— 選択テキスト —
>>>
「エジプトのミイラを食べる習慣」とは:19世紀、英国のヴィクトリア朝時代に”流行”
1837年から1901年にわたるヴィクトリア朝は英国でエセ科学が流行した時代だ。とりわけ、医学の分野ではとんでもない治療法がまことしやかに行われていた。
また、古代文明や出土品への興味が高まった時期でもあり、ミイラを食べる習慣まで登場するほどだった。
どこなく怪奇趣味だが、ウソではない。当時の英国人たちは本当に古代エジプト人のミイラを口にしていたのだ。
それにしても、当時の人々はどうしてミイラ化した人体などという不気味なものを食べる気になったのだろう?
では、ヴィクトリア朝のエセ科学がどのようにしてミイラ食に至ったのか見てゆくことにしよう。
19世紀初頭にエジプトで古代文明の墳墓や副葬品が発見されるようになると、英国では古代エジプト文明への関心が高まりを見せる。「エジプトマニア」と呼ばれるブームだ。
『スミソニアン』誌が指摘するとおり、ヴィクトリア朝の人々は古代エジプト文明とその謎にとりつかれ、ミイラや出土品のコレクションに熱をあげていた。
なかでも、遺体を保存するという特異さから、ミイラとそれにまつわる副葬品は妖しい魅力を放つこととなった。
<<<
— 抽出データ —
>>>
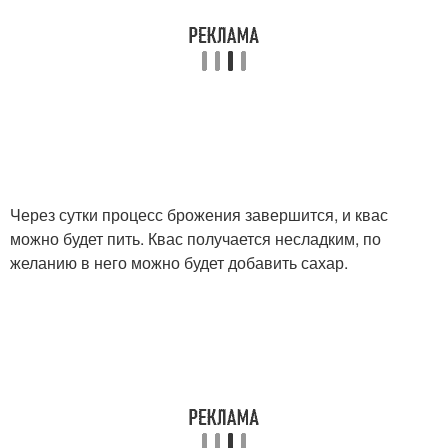
Через сутки процесс брожения завершится, и квас
можно будет пить. Квас получается несладким, по
желанию в него можно будет добавить сахар.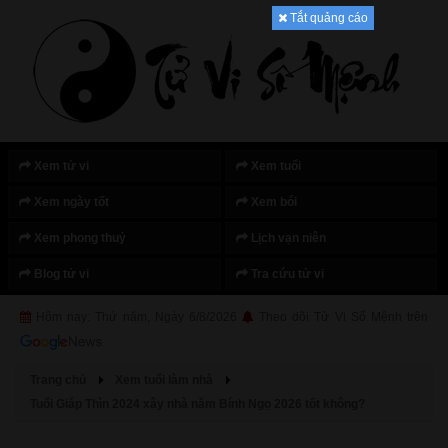
Tắt quảng cáo
Xem tử vi
Xem tuổi
Xem ngày tốt
Xem bói
Xem phong thuỷ
Lịch vạn niên
Blog tử vi
Tra cứu tử vi
Hôm nay: Thứ năm, Ngày 6/8/2026
Theo dõi Tử Vi Số Mệnh trên
Trang chủ
Xem tuổi làm nhà
Tuổi Giáp Thìn 2024 xây nhà năm Bính Ngọ 2026 tốt không?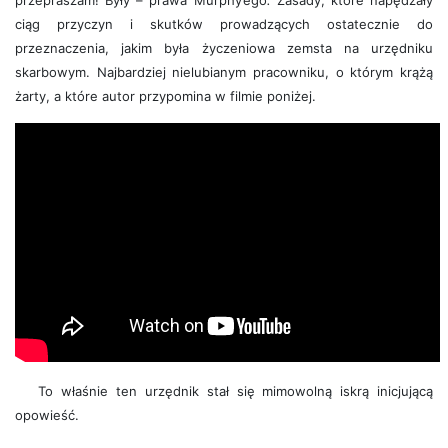
przepraszam! Były – prawa Murphy’ego
.
Zasady, które napędzały
ciąg przyczyn i skutków prowadzących ostatecznie do
przeznaczenia, jakim była życzeniowa zemsta na urzędniku
skarbowym. Najbardziej nielubianym pracowniku, o którym krążą
żarty, a które autor przypomina w filmie poniżej.
To właśnie ten urzędnik stał się mimowolną iskrą inicjującą
opowieść.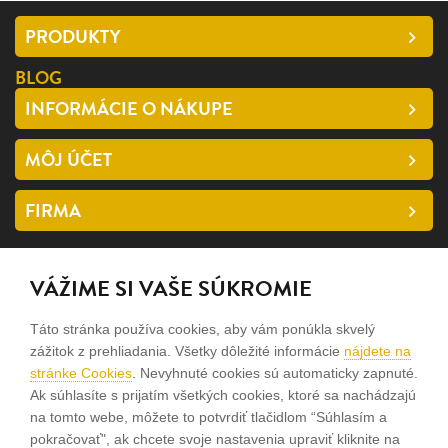
PRODUKTY
BLOG
INFORMÁCIE O NÁKUPE
MÔJ ÚČET
FIRMA
SLEDUJTE NÁS
VÁŽIME SI VAŠE SÚKROMIE
facebook
Táto stránka používa cookies, aby vám ponúkla skvelý
instagram
zážitok z prehliadania. Všetky dôležité informácie
nájdete na
stránke Cookies
. Nevyhnuté cookies sú automaticky zapnuté.
Ak súhlasíte s prijatím všetkých cookies, ktoré sa nachádzajú
Sme rodinná firma a zameriavame sa na predaj hodiniek a
na tomto webe, môžete to potvrdiť tlačidlom “Súhlasím a
šperkov od roku 1994.
pokračovať", ak chcete svoje nastavenia upraviť kliknite na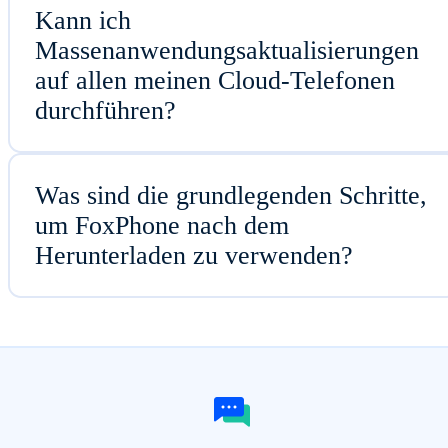
Kann ich
Massenanwendungsaktualisierungen
auf allen meinen Cloud-Telefonen
durchführen?
Was sind die grundlegenden Schritte,
um FoxPhone nach dem
Herunterladen zu verwenden?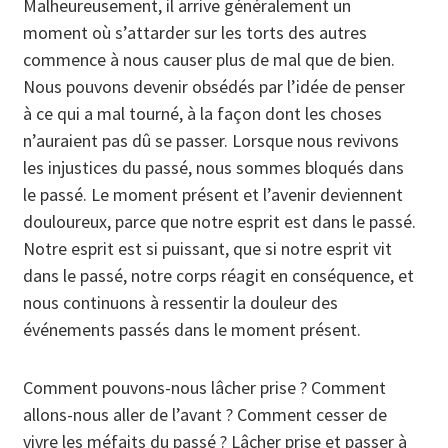
Malheureusement, il arrive généralement un
moment où s’attarder sur les torts des autres
commence à nous causer plus de mal que de bien.
Nous pouvons devenir obsédés par l’idée de penser
à ce qui a mal tourné, à la façon dont les choses
n’auraient pas dû se passer. Lorsque nous revivons
les injustices du passé, nous sommes bloqués dans
le passé. Le moment présent et l’avenir deviennent
douloureux, parce que notre esprit est dans le passé.
Notre esprit est si puissant, que si notre esprit vit
dans le passé, notre corps réagit en conséquence, et
nous continuons à ressentir la douleur des
événements passés dans le moment présent.
Comment pouvons-nous lâcher prise ? Comment
allons-nous aller de l’avant ? Comment cesser de
vivre les méfaits du passé ? Lâcher prise et passer à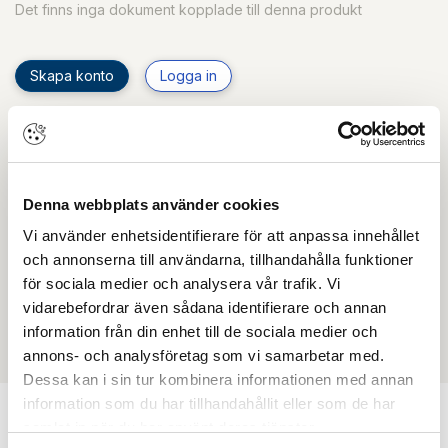
Det finns inga dokument kopplade till denna produkt
Skapa konto
Logga in
Skapa inloggning, bli företagskund eller logga in för att
beställa, se priser,
produktblad, ritningar, monteringsbeskrivningar samt
övriga dokument.
Denna webbplats använder cookies
Vi använder enhetsidentifierare för att anpassa innehållet
och annonserna till användarna, tillhandahålla funktioner
för sociala medier och analysera vår trafik. Vi
Filmer
vidarebefordrar även sådana identifierare och annan
information från din enhet till de sociala medier och
Det finns ännu ingen film för denna produkt
annons- och analysföretag som vi samarbetar med.
Dessa kan i sin tur kombinera informationen med annan
information som du har tillhandahållit eller som de har
samlat in när du har använt deras tjänster.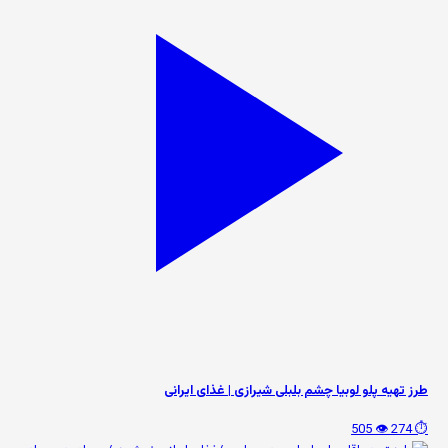
طرز تهیه پلو لوبیا چشم بلبلی شیرازی | غذای ایرانی
👁️ 505
⏱️ 274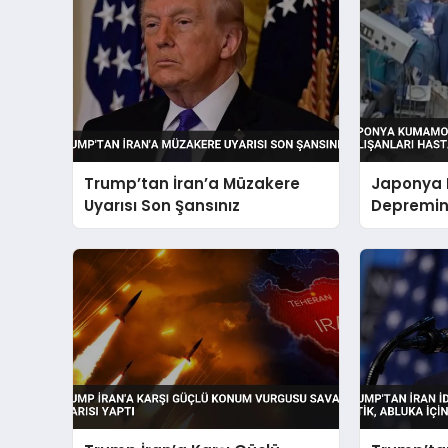
Trump’tan İran’a Müzakere
Japonya
Uyarısı Son Şansınız
Depremind
Hastayı 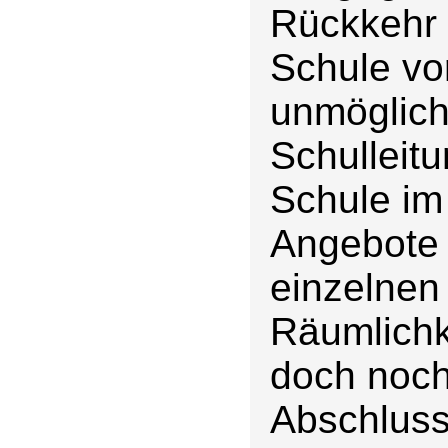
Rückkehr a
Schule vo
unmöglich
Schulleit
Schule im
Angebote 
einzelnen 
Räumlichk
doch noch
Abschluss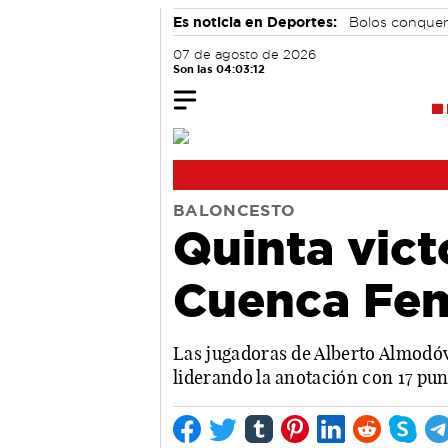
Es noticia en Deportes:
Bolos conque
07 de agosto de 2026
Son las 04:03:13
BALONCESTO
Quinta vict
Cuenca Fe
Las jugadoras de Alberto Almodóv
liderando la anotación con 17 pu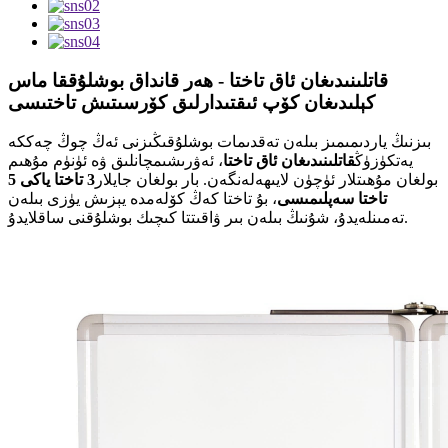
قاتلىنىدىغان ئاق تاختا - ھەر قانداق بوشلۇققا ماس
كېلىدىغان كۆپ ئىقتىدارلىق كۆرسىتىش تاختىسى
بىزنىڭ ياردىمىمىز بىلەن تەقدىمات بوشلۇقىڭىزنى ئەڭ چوڭ چەككە
يەتكۈزۈڭ
قاتلىنىدىغان ئاق تاختا
، ئەۋرىشىمچانلىق ۋە ئۈنۈم مۇھىم
بولغان مۇھىتلار ئۈچۈن لايىھەلەنگەن. بار بولغان جايلار
3 تاختا ياكى 5
تاختا سەپلىمىسى
، بۇ تاختا كەڭ كۆلەمدە يېزىش يۈزى بىلەن
تەمىنلەيدۇ، شۇنىڭ بىلەن بىر ۋاقىتتا كىچىك بوشلۇقنى ساقلايدۇ.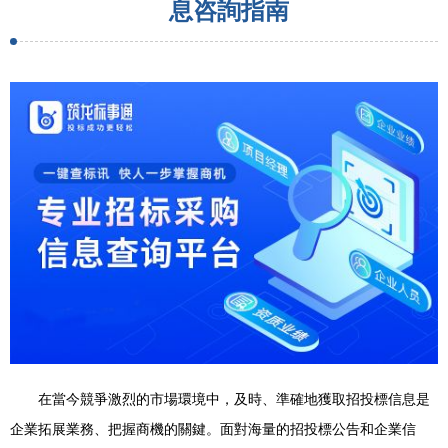
息咨詢指南
在當今競爭激烈的市場環境中，及時、準確地獲取招投標信息是
企業拓展業務、把握商機的關鍵。面對海量的招投標公告和企業信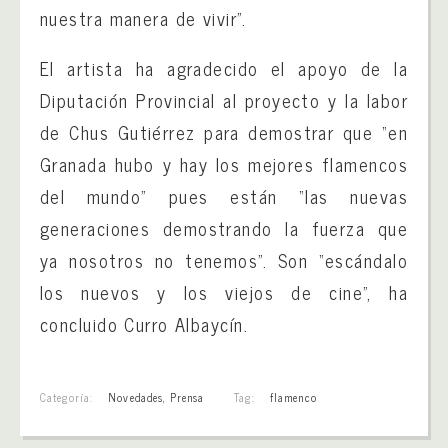
nuestra manera de vivir”.
El artista ha agradecido el apoyo de la
Diputación Provincial al proyecto y la labor
de Chus Gutiérrez para demostrar que “en
Granada hubo y hay los mejores flamencos
del mundo” pues están “las nuevas
generaciones demostrando la fuerza que
ya nosotros no tenemos”. Son “escándalo
los nuevos y los viejos de cine”, ha
concluido Curro Albaycín.
Categoría:
Novedades
,
Prensa
Tag:
flamenco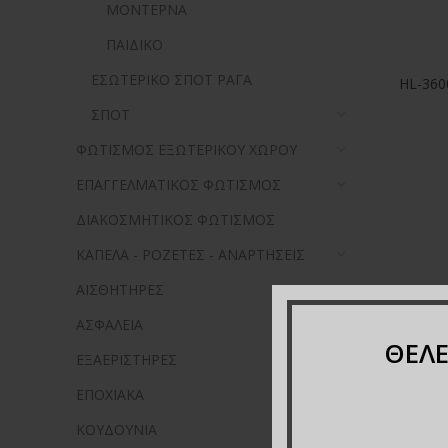
ΜΟΝΤΕΡΝΑ
ΠΑΙΔΙΚΟ
ΕΣΩΤΕΡΙΚΟ ΣΠΟΤ ΡΑΓΑ
HL-360
ΣΠΟΤ
ΦΩΤΙΣΜΟΣ EΞΩΤΕΡΙΚΟΥ ΧΩΡΟΥ
ΕΠΑΓΓΕΛΜΑΤΙΚΟΣ ΦΩΤΙΣΜΟΣ
ΔΙΑΚΟΣΜΗΤΙΚΟΣ ΦΩΤΙΣΜΟΣ
ΚΑΠΕΛA - ΡΟΖΕΤΕΣ - ΑΝΑΡΤΗΣΕΙΣ
ΑΙΣΘΗΤΗΡΕΣ
ΑΣΦΑΛΕΙΑ
ΘΕΛΕ
ΕΞΑΕΡΙΣΤΗΡΕΣ
ΕΠΟΧΙΑΚΑ
HL-360
ΚΟΥΔΟΥΝΙΑ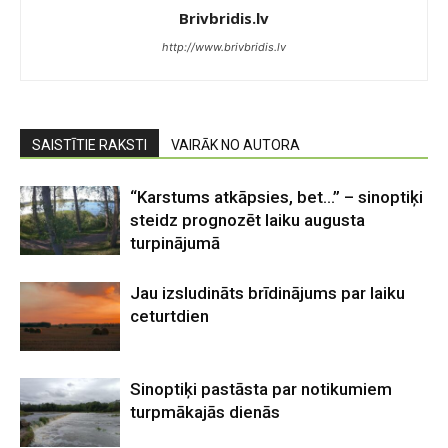
Brivbridis.lv
http://www.brivbridis.lv
SAISTĪTIE RAKSTI
VAIRĀK NO AUTORA
“Karstums atkāpsies, bet…” – sinoptiķi
steidz prognozēt laiku augusta
turpinājumā
Jau izsludināts brīdinājums par laiku
ceturtdien
Sinoptiķi pastāsta par notikumiem
turpmākajās dienās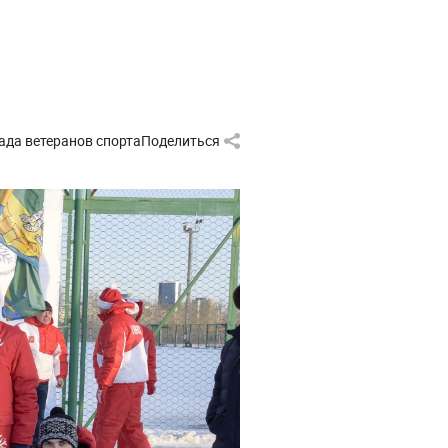
ада ветеранов спорта
Поделиться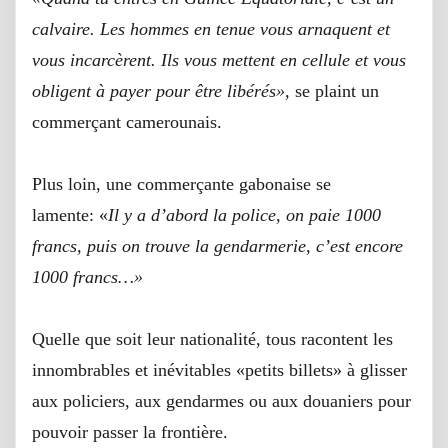
calvaire. Les hommes en tenue vous arnaquent et
vous incarcèrent. Ils vous mettent en cellule et vous
obligent à payer pour être libérés»,
se plaint un
commerçant camerounais.
Plus loin, une commerçante gabonaise se
lamente: «
Il y a d’abord la police, on paie 1000
francs, puis on trouve la gendarmerie, c’est encore
1000 francs…»
Quelle que soit leur nationalité, tous racontent les
innombrables et inévitables «petits billets» à glisser
aux policiers, aux gendarmes ou aux douaniers pour
pouvoir passer la frontière.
<<<
ヴィクトリア朝のミイラ食に関する文章を、全文一字も変えずに書き写してください。 これらの行はこの作業では使用しません。

— 解答 —
「エジプトのミイラを食べる習慣」とは:19世紀、英国のヴィクトリア朝時代に”流行”
1837年から1901年にわたるヴィクトリア朝は英国でエセ科学が流行した時代だ。とりわけ、医学の分野ではとんでもない治療法がまことしやかに行われていた。
また、古代文明や出土品への興味が高まった時期でもあり、ミイラを食べる習慣まで登場するほどだった。
どこなく怪奇趣味だが、ウソではない。当時の英国人たちは本当に古代エジプト人のミイラを口にしていたのだ。
それにしても、当時の人々はどうしてミイラ化した人体などという不気味なものを食べる気になったのだろう?
では、ヴィクトリア朝のエセ科学がどのようにしてミイラ食に至ったのか見てゆくことにしよう。
19世紀初頭にエジプトで古代文明の墳墓や副葬品が発見されるようになると、英国では古代エジプト文明への関心が高まりを見せる。「エジプトマニア」と呼ばれるブームだ。
『スミソニアン』誌が指摘するとおり、ヴィクトリア朝の人々は古代エジプト文明とその謎にとりつかれ、ミイラや出土品のコレクションに熱をあげていた。
なかでも、遺体を保存するという特異さから、ミイラとそれにまつわる副葬品は妖しい魅力を放つこととなった。